Within the multimodal field, the key to integrating vision and language lies in establishing a good alignment strategy. Recently, benefiting from the success of self-supervised learning, significant progress has been made in multimodal semantic representation based on pre-trained models for vision and language. However, there is still room for improvement in visual semantic representation. The lack of spatial semantic coherence and vulnerability to noise makes it challenging for current pixel or patch-based methods to accurately extract complex scene boundaries. To this end, this paper develops superpixel as a comprehensive compact representation of learnable image data, which effectively reduces the number of visual primitives for subsequent processing by clustering perceptually similar pixels. To mine more precise topological relations, we propose a Multiscale Difference Graph Convolutional Network (MDGCN). It parses the entire image as a fine-to-coarse hierarchical structure of constituent visual patterns, and captures multiscale features by progressively merging adjacent superpixels as graph nodes. Moreover, we predict the differences between adjacent nodes through the graph structure, facilitating key information aggregation of graph nodes to reason actual semantic relations. Afterward, we design a multi-level fusion rule in a bottom-up manner to avoid understanding deviation by learning complementary spatial information at different regional scales.
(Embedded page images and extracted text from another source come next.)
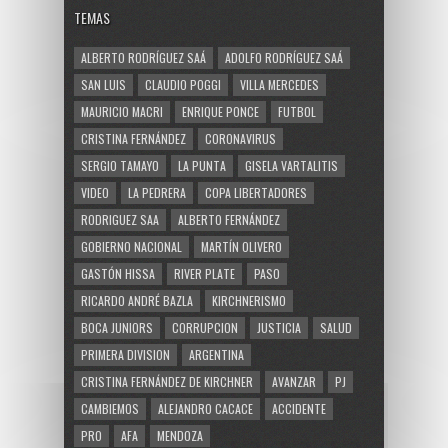
TEMAS
ALBERTO RODRÍGUEZ SAÁ
ADOLFO RODRÍGUEZ SAÁ
SAN LUIS
CLAUDIO POGGI
VILLA MERCEDES
MAURICIO MACRI
ENRIQUE PONCE
FUTBOL
CRISTINA FERNÁNDEZ
CORONAVIRUS
SERGIO TAMAYO
LA PUNTA
GISELA VARTALITIS
VIDEO
LA PEDRERA
COPA LIBERTADORES
RODRIGUEZ SAA
ALBERTO FERNÁNDEZ
GOBIERNO NACIONAL
MARTÍN OLIVERO
GASTÓN HISSA
RIVER PLATE
PASO
RICARDO ANDRÉ BAZLA
KIRCHNERISMO
BOCA JUNIORS
CORRUPCION
JUSTICIA
SALUD
PRIMERA DIVISION
ARGENTINA
CRISTINA FERNÁNDEZ DE KIRCHNER
AVANZAR
PJ
CAMBIEMOS
ALEJANDRO CACACE
ACCIDENTE
PRO
AFA
MENDOZA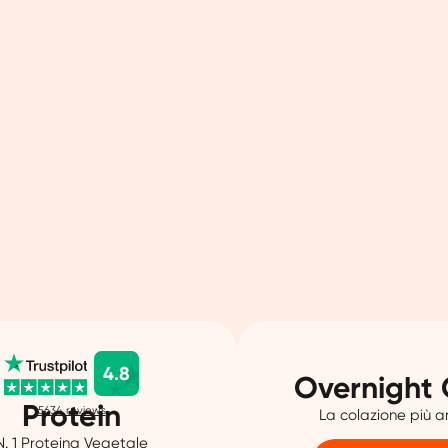
4.8
Overnight 
Protein
5634
reviews
La colazione più 
N. 1 Proteina Vegetale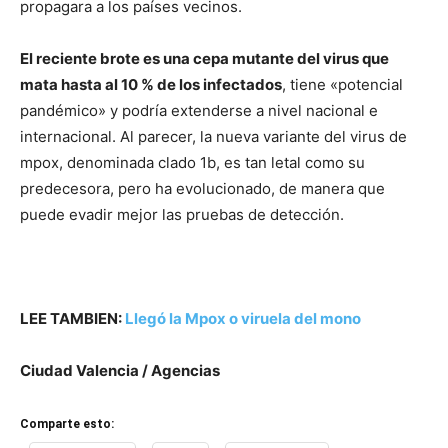
propagara a los países vecinos.
El reciente brote es una cepa mutante del virus que
mata hasta al 10 % de los infectados
, tiene «potencial
pandémico» y podría extenderse a nivel nacional e
internacional. Al parecer, la nueva variante del virus de
mpox, denominada clado 1b, es tan letal como su
predecesora, pero ha evolucionado, de manera que
puede evadir mejor las pruebas de detección.
LEE TAMBIEN:
Llegó la Mpox o viruela del mono
Ciudad Valencia / Agencias
Comparte esto: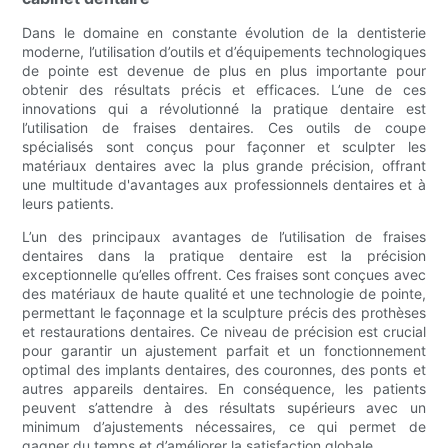
Dans le domaine en constante évolution de la dentisterie
moderne, l’utilisation d’outils et d’équipements technologiques
de pointe est devenue de plus en plus importante pour
obtenir des résultats précis et efficaces. L’une de ces
innovations qui a révolutionné la pratique dentaire est
l’utilisation de fraises dentaires. Ces outils de coupe
spécialisés sont conçus pour façonner et sculpter les
matériaux dentaires avec la plus grande précision, offrant
une multitude d'avantages aux professionnels dentaires et à
leurs patients.
L’un des principaux avantages de l’utilisation de fraises
dentaires dans la pratique dentaire est la précision
exceptionnelle qu’elles offrent. Ces fraises sont conçues avec
des matériaux de haute qualité et une technologie de pointe,
permettant le façonnage et la sculpture précis des prothèses
et restaurations dentaires. Ce niveau de précision est crucial
pour garantir un ajustement parfait et un fonctionnement
optimal des implants dentaires, des couronnes, des ponts et
autres appareils dentaires. En conséquence, les patients
peuvent s’attendre à des résultats supérieurs avec un
minimum d’ajustements nécessaires, ce qui permet de
gagner du temps et d’améliorer la satisfaction globale.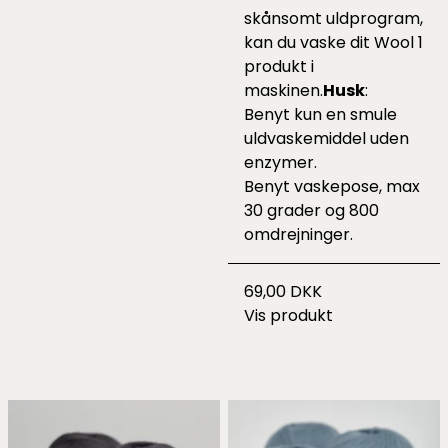
skånsomt uldprogram,
kan du vaske dit Wool 1
produkt i
maskinen.
Husk
:
Benyt kun en smule
uldvaskemiddel uden
enzymer.
Benyt vaskepose, max
30 grader og 800
omdrejninger.
69,00 DKK
Vis produkt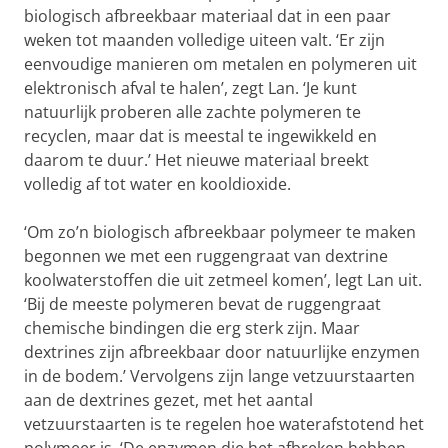
biologisch afbreekbaar materiaal dat in een paar
weken tot maanden volledige uiteen valt. ‘Er zijn
eenvoudige manieren om metalen en polymeren uit
elektronisch afval te halen’, zegt Lan. ‘Je kunt
natuurlijk proberen alle zachte polymeren te
recyclen, maar dat is meestal te ingewikkeld en
daarom te duur.’ Het nieuwe materiaal breekt
volledig af tot water en kooldioxide.
‘Om zo’n biologisch afbreekbaar polymeer te maken
begonnen we met een ruggengraat van dextrine
koolwaterstoffen die uit zetmeel komen’, legt Lan uit.
‘Bij de meeste polymeren bevat de ruggengraat
chemische bindingen die erg sterk zijn. Maar
dextrines zijn afbreekbaar door natuurlijke enzymen
in de bodem.’ Vervolgens zijn lange vetzuurstaarten
aan de dextrines gezet, met het aantal
vetzuurstaarten is te regelen hoe waterafstotend het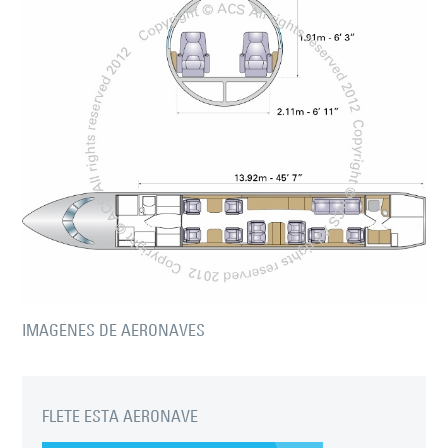
IMAGENES DE AERONAVES
FLETE ESTA AERONAVE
Our proposed method can be well applied to multiple downstream task learning. Extensive experiments demonstrate that our method is competitive with other state-of-the-art methods in visual reasoning. Our code will be released upon publication.

翻译：在多模态领域中，视觉与语言的融合关键在于建立良好的对齐策略。近年来，得益于自监督学习的成功，基于视觉语言预训练模型的多模态语义表征取得了显著进展。然而，视觉语义表征仍有改进空间。由于缺乏空间语义连贯性且易受噪声干扰，当前基于像素或图像块的方法难以准确提取复杂的场景边界。为此，本文提出将超像素作为可学习图像数据的紧凑综合表征，通过聚类感知相似的像素，有效减少后续处理的视觉基元数量。为挖掘更精确的拓扑关系，我们提出多尺度差异图卷积网络（MDGCN）。该网络将整幅图像解析为由粗到细的层级结构，通过逐步合并相邻超像素作为图节点来捕获多尺度特征。此外，我们利用图结构预测相邻节点间的差异，促进图节点关键信息聚合以推理实际语义关系。随后，设计自下而上的多层融合规则，通过在不同区域尺度学习互补空间信息，避免理解偏差。所提方法可良好适配多种下游任务学习。大量实验证明，该方法在视觉推理任务中与当前最优方法相比具有竞争力。相关代码将于论文发表后公开。